Minggu, 29 Januari 2012

Sondang dan Ironi Demokrasi

Oleh: Agus Syahputra*
Protes sah-sah dilakukan. Apalagi di alam demokrasi. Ruang di mana ekspresi individu maupun kelompok dihadirkan. Tapi, alam demokrasi memiliki rambu-rambu yang juga mesti ditaati. Di dalam demokrasi terdapat norma, etika, moral, dan nilai etis lain—yang semestinya dijunjung tinggi.
Dalam konteks kasus Sondang, sesungguhnya ekspresi berlebihan ditunjukkan dalam alam demokrasi. Kita sama-sama mafhum, anarkisme, radikalisme, aksi brutal dan sejenisnya tidak mendapat pembenaran dalam sistem demokrasi. Aksi bakar diri telah menabrak norma dan moral demokrasi.
Iklim demokrasi menghendaki, segala pendapat dapat disampaikan dengan cara arif, bijak, bahkan elegan. Terlebih jika ide, gagasan, kritikan itu disampaikan oleh (aktivis) mahasiswa, seperti Sondang. Saya tak bermaksud menggurui dan menyalahkan, sebetulnya ada ruang dan cara yang lebih beretika dalam menyuarakan kritik sosial terhadap berbagai ketimpangan di negeri ini, tanpa harus membakar diri.
Seperti diketahui, di mata masyarakat luas, mahasiswa adalah kelompok sosial yang kerap dipandang oleh masyarakat lain. Karena statusnya itu, tak pelak mahasiswa menjadi teladan bagi kelompok lain. Termasuk ketika ia mengeluarkan pendapat, berekspresi terhadap kebobrokan pemerintahan yang belakangan menjadi sorotan publik.
Lantas, apakah layak tindakan Sondang ditiru oleh kelompok masyarakat lain? Penulis pikir, kita semua tahu jawabannya. Apapun alasannya cara yang dilakukan mahasiswa Universitas Bung Karno itu dalam memprotes ketimbangan sosial di Republik ini tidak dapat dibenarkan. Dengan bahasa lain, demokrasi mengharamkan tindakan brutal—dengan cara apapun.
Kultur demokrasi, dalam berbagai literatur, menghendaki berbagai pendapat baik yang pro atau kontra dapat diekspresikan dengan cara elegan. Apalagi, dilakukan mahasiswa. Sebagai agen perubahan bangsa, kritik konstruktif nan cerdas dan jauh dari tradisi kekerasan adalah pilihan dilakukan mahasiswa. Contoh dengan cara negosiasi, diplomasi, menulis, demonstrasi, konsolidasi massa—tapi dengan catatan minus kekerasan.
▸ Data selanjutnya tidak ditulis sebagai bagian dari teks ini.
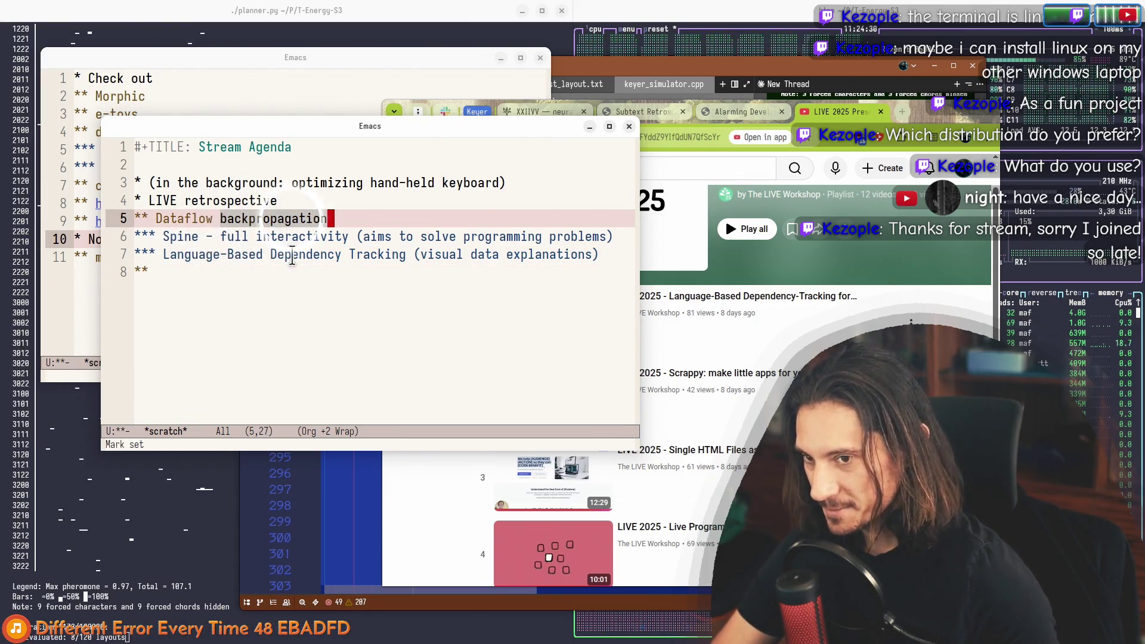
left_click(293, 255)
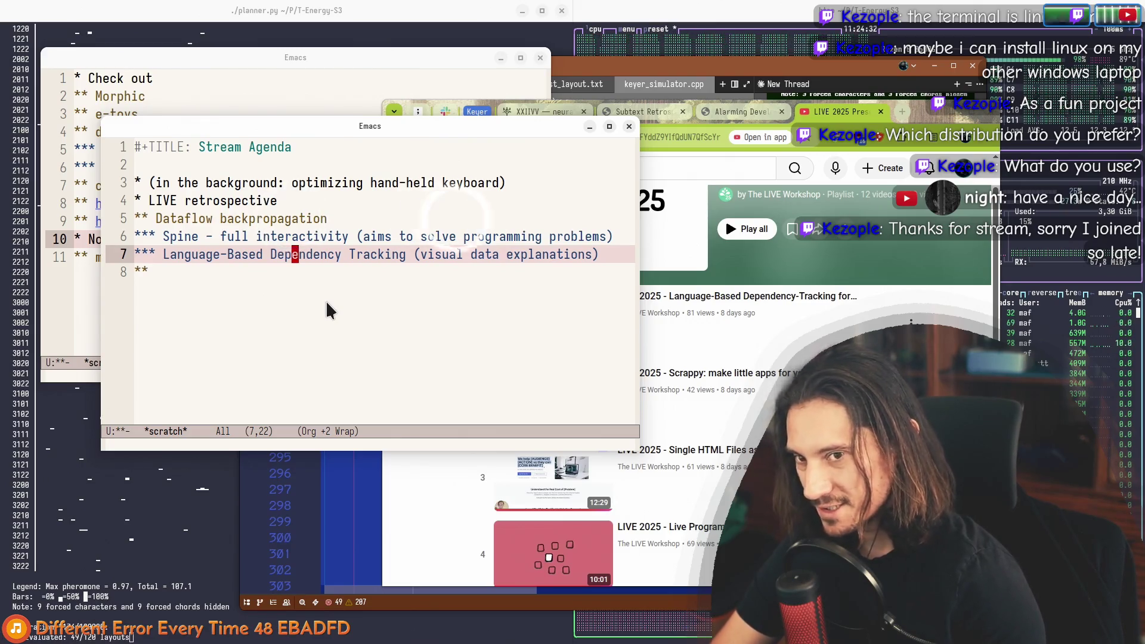
key("ctrl+e")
Ekspresi demokrasi seperti inilah yang sejatinya dilakukan mahasiswa seperti Sondang. Bukan dengan bakar diri yang terkesan mencerminkan kefrustasian. Perjuangan menegakkan demokrasi substansi di negeri ini, tanpa penindasan, terwujudnya keadilan sosial memang tak mudah. Tapi, jalan terjal demokrasi, mesti dilewati dengan cara-cara beradab, bukan biadab—yang hanya membuat ironi demokrasi.